指示 A: 剛柔流に関する文章で、筆者が比嘉世幸先生の門下生として剛柔流空手に入門したのは何年か。
指示 B: 剛柔流に関する文章を、最後に示された文の後から続けて書け。

ページ抜粋:
☆ ☆ ☆ ☆ ☆

序 渡口 政吉の志を誇りに思う。 法政大学 文学博士 外間 守善氏のメッセージ

こちらでは、尚禮舘 指導教本に掲載されている「序 渡口 政吉の志を誇りに思う 文学博士 外間 守善氏」の文章を紹介します。

宮城長順先生の空手に対する情熱。渡口先生の事やご本人の空手への情熱が書かれています。
下の方にわかりやすく書き出していますのでどうぞご覧さい。

 

以下上記の資料を読みやすいように書き出し、段落に分けています。

 

 


(出典:http://ankei.jp/yuji/?n=2003)

序 渡口 政吉の志を誇りに思う

文学博士 法政大学教授 外間 守善氏(Wikipediaより)

 

宮城長順先生と剛柔流

空手の鍛練に人一倍研鑽を積まれ、熟達の域に達した宮城長順先生は、自らの攻撃、防御のティー(空手)の基本動作を組み立てる一方、それらのすべてを統合的に整序した「型」を編み出し、その構造的体系のすべてを「剛柔流」と名づけられた。

しかし、「柔よく剛を制する」という精神を剛柔流の奥義として深く心にとどめられた先生の空手道への挑戦は、そこから始まったともいえるのではないだろうか。というのは、先生は、剛柔流というティーの体系をセーンチン(セイユンチン)からスーパーリンペーまで八つの型に納めて世に問い、空手の普及につとめられたものの、それを沖縄だけではなく日本全国、されには世界各地に広めることを念願にしておられた。剛柔流を編み出したその時から先生の発想には、空手そのものの世界的な普及ということが、念頭にあったのだと思う。

 

 

比嘉道場に入門。兄弟子達との出会い。宮城先生に教えを乞う。

昭和13年に比嘉世幸先生の門下生として剛柔流空手に入門した私は、比嘉道場の古参であった渡口政吉さんや福地清幸さん、御女武士(イナグブシ)のメーカーこと真栄城初枝さんなどからサンチンやセーンチンの型で練習にはいったものである。ところが 昭和16年になって私は宮城長順先生の教えを乞うようになった。宮城先生はその頃、那覇市松山の道場で弟子を養成するだけでなく、沖縄県市師範学校、那覇商業高校で空手師範をなされておられたし、今までに作られた型とは別の、新しい型を編み出しておられ、その錬成に腐心しておられた。

 

 

情熱をもって新しい型を創る。

沖縄だけでなく、全国的に普及するための新しく覚えやすい型だといいことであった。しかし、にもかかわらず、沖縄県師範学校における正課としての授業では、今までの型を今までどおり、セーンチンからの練習法で教えておられた。私の記憶では、師範生への新型の指導は昭和17年頃からだったように思う。でも授業のあいまを縫っては、私を相手に普及型撃砕の基本動作を試みておられた。その頃私は、師範学校での先生の代稽古を仰せつかっていたが、先生は、練習し易い新しい普及型を小学校から教えていきたい、そのためにも小学校の先生になる師範生は積極的に普及型を学んでほしい、といい続けておられた。

☆ ☆ ☆ ☆ ☆

データ行:
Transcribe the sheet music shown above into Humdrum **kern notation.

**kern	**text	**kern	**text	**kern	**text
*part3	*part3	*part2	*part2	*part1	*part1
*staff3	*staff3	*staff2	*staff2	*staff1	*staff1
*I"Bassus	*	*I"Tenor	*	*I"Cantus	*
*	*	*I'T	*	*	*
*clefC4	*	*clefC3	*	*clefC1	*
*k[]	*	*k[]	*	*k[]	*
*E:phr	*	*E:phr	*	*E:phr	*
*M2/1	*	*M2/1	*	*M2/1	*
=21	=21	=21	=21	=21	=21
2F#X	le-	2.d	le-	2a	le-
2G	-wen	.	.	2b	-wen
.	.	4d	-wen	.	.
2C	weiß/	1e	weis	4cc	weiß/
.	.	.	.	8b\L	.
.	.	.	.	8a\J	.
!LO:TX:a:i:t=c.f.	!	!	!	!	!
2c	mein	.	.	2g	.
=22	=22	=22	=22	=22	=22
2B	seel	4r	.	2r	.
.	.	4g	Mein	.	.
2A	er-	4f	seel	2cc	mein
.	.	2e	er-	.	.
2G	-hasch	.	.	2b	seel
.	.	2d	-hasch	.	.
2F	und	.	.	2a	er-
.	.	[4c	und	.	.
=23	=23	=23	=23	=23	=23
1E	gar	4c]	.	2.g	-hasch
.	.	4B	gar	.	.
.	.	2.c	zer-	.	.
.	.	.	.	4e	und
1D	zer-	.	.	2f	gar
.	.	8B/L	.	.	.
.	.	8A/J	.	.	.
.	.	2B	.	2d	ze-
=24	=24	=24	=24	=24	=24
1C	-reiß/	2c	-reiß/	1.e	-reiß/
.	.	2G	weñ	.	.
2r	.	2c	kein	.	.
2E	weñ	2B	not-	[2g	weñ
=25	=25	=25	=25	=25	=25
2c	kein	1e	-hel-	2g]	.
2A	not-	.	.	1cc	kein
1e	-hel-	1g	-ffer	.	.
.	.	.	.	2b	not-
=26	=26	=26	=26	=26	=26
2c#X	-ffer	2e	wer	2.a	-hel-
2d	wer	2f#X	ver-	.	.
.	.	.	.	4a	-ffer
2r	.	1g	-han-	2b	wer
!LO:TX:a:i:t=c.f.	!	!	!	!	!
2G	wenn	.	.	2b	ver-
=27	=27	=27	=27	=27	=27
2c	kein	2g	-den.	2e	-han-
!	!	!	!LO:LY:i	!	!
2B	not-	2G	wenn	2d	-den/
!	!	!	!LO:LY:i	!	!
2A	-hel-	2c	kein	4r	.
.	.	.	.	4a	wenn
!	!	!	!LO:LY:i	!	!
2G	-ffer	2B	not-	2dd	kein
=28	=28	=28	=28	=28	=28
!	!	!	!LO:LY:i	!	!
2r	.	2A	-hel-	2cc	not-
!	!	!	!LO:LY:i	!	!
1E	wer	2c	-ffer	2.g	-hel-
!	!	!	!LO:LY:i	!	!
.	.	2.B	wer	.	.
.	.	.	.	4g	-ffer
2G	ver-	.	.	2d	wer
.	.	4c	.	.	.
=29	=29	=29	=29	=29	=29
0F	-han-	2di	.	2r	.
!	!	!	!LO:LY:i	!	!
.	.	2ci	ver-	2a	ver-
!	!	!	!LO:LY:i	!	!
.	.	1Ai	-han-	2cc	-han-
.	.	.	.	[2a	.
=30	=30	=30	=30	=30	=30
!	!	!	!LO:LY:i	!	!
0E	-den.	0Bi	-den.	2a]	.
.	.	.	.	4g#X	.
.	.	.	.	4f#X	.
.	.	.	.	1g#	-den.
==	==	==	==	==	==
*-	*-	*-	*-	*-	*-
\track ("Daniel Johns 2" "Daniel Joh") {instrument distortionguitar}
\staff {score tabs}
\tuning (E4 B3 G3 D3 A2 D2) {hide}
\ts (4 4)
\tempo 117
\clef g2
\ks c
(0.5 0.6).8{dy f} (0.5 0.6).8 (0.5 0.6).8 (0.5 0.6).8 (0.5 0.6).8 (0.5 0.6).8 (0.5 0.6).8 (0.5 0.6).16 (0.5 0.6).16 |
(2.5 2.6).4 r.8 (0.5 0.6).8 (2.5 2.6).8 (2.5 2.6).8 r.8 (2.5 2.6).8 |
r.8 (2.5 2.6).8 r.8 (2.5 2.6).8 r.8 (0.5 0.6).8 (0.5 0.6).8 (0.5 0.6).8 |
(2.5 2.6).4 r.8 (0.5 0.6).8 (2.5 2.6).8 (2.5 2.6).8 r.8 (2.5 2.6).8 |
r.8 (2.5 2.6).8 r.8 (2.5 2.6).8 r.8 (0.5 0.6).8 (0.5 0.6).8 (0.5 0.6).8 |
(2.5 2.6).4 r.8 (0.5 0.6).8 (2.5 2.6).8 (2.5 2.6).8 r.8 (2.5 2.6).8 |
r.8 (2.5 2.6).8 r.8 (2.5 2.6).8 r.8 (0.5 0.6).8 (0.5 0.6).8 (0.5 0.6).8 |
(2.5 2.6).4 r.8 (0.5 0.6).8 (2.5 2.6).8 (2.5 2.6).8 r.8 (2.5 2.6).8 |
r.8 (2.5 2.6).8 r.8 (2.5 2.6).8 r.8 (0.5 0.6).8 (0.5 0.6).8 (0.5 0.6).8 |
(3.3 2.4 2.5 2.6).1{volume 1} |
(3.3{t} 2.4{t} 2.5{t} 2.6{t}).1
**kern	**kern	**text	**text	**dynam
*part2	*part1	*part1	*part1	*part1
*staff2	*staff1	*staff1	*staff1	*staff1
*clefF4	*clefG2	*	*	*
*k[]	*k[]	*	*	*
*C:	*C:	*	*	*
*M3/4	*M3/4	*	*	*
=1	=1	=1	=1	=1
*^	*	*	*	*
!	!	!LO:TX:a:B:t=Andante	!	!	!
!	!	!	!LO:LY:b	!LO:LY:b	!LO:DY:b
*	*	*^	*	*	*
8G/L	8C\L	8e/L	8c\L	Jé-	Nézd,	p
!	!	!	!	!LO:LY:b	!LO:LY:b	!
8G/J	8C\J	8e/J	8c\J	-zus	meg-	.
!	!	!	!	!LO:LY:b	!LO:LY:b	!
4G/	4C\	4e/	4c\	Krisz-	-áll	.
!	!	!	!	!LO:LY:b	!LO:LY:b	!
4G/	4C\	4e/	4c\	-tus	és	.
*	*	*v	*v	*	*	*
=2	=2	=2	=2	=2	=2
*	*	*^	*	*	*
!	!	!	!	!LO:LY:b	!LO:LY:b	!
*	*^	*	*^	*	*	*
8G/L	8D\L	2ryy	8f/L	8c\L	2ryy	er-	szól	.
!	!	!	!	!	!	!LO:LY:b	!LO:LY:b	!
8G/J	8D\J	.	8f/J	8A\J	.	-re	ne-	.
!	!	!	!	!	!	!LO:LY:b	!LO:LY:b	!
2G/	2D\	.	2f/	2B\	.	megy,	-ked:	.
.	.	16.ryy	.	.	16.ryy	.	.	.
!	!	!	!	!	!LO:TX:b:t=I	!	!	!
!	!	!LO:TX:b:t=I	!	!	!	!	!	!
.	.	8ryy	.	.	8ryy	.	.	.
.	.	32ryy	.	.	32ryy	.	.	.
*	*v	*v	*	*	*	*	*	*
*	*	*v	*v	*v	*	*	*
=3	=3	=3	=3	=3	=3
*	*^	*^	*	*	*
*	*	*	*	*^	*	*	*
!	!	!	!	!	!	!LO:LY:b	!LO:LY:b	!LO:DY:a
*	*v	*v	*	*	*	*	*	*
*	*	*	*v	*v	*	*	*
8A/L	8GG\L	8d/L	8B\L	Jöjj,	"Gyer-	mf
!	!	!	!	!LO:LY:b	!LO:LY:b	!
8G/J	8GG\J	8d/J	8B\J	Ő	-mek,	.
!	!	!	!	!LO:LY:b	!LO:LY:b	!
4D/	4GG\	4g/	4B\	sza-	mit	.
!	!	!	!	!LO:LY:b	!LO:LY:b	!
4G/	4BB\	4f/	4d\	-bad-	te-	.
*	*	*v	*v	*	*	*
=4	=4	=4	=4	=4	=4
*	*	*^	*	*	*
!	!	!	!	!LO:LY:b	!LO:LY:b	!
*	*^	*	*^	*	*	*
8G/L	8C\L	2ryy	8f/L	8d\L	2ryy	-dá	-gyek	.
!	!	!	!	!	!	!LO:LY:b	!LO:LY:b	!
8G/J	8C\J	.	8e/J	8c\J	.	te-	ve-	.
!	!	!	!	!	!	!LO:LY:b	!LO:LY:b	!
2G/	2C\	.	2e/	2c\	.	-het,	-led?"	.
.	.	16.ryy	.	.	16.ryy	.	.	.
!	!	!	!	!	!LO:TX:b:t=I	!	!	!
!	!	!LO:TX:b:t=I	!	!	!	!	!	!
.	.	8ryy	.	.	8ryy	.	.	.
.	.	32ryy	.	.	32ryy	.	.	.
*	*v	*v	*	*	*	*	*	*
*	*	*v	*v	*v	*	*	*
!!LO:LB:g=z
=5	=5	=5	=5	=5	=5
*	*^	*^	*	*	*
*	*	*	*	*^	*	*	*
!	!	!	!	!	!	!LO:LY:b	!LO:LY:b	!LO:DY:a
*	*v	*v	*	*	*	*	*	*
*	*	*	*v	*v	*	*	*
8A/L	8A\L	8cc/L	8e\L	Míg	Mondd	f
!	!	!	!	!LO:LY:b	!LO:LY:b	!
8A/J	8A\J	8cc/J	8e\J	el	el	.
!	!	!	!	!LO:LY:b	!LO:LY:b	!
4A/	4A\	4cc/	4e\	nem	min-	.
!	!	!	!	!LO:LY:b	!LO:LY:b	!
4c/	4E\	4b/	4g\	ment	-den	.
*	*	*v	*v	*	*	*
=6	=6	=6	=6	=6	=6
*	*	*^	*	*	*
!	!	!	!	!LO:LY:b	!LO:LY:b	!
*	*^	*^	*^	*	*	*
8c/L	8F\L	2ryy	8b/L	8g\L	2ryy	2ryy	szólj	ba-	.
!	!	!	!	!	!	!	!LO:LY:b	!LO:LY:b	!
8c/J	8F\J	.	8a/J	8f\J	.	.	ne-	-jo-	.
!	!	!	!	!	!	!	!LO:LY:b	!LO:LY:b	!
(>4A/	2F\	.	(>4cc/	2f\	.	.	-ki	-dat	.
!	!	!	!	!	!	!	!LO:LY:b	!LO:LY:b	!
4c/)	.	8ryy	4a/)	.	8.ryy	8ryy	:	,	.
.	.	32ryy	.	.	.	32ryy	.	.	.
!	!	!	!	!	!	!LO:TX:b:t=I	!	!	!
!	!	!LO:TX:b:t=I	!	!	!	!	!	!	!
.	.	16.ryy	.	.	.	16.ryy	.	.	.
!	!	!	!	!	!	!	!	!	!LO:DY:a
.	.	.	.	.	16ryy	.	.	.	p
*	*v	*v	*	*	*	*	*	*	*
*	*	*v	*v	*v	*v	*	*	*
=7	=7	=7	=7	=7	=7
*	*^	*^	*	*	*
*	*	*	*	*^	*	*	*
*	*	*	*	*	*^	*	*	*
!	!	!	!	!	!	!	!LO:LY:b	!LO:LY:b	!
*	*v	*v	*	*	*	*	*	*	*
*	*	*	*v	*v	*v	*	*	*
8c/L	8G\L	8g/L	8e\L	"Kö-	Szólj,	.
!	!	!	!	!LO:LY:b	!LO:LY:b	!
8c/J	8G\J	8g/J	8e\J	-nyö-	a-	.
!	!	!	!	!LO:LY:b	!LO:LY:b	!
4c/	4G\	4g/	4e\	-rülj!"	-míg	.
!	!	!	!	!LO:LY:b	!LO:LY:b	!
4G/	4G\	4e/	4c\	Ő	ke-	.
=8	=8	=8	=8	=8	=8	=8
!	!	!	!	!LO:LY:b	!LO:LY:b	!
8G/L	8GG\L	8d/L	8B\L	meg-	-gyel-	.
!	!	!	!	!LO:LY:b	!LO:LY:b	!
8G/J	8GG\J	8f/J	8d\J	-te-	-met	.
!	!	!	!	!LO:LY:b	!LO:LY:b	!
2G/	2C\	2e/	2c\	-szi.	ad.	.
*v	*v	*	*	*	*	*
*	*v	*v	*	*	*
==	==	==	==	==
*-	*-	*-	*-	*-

☆ ☆ ☆ ☆ ☆

回答 A: 昭和13年。

回答 B:
普及型撃砕は型としてすでにできあがっていたが、それでもなお先生は、私を稽古台になさって型の錬成、修正に苦心しておられた。突き、受け、払いの動作を合理的に組み合わせ、新型の完成を図るための試験的練習なんだろうと思っていたのだが、今にして考えると、先生は、普及型よりさらなる発展を目途にして、易しい型から難しい高度な型へという、段階的な型の組み立てに腐心されていたようである。

 

あれから間もなく日本を中心としたアジア全体の戦争局面が緊迫し、沖縄が戦争のための踏み台になっていたため、空手どころではなくなってきた。剛柔流の精神を理念として創案された新型の、全国かつ世界的な普及は、戦争という悲劇的な時流のために、挫折を余儀なくさせられたわけである。空手道を「命」として一途であられた宮城長順先生の無念のほどが察しられる。

 

 

戦後 宮城先生との再会。そして別れ。

1946年の春、戦乱をくぐって生き残っておられた宮城長順先生に再開したには具志川田道場に設立された警察学校の空手の稽古場だった。でも心なしか、普及型に寄せておられた先生のあの烈々とした気迫と情熱は感じられなかった。敗戦直後だったし、虚脱と混乱の中でのことだったので無理からぬことだったのでとは思う。しかし、宮城先生のせっかくの雄志が、実を結べないままでいるのをみるのは、私としてはつらいことだった。

日常的な生活の場でも、空手の稽古場でも、常に泰然自若としておられながら、こと空手の将来のビジョンの話になると、あれほど燃えておあれた先生に、情熱の燃焼のみられなかったのは、実はその頃先生は高血圧調整のための健康管理をしていられたせいだったらしい。あれから数年後、先生は巨星が堕ちるようにその一生を閉じられた。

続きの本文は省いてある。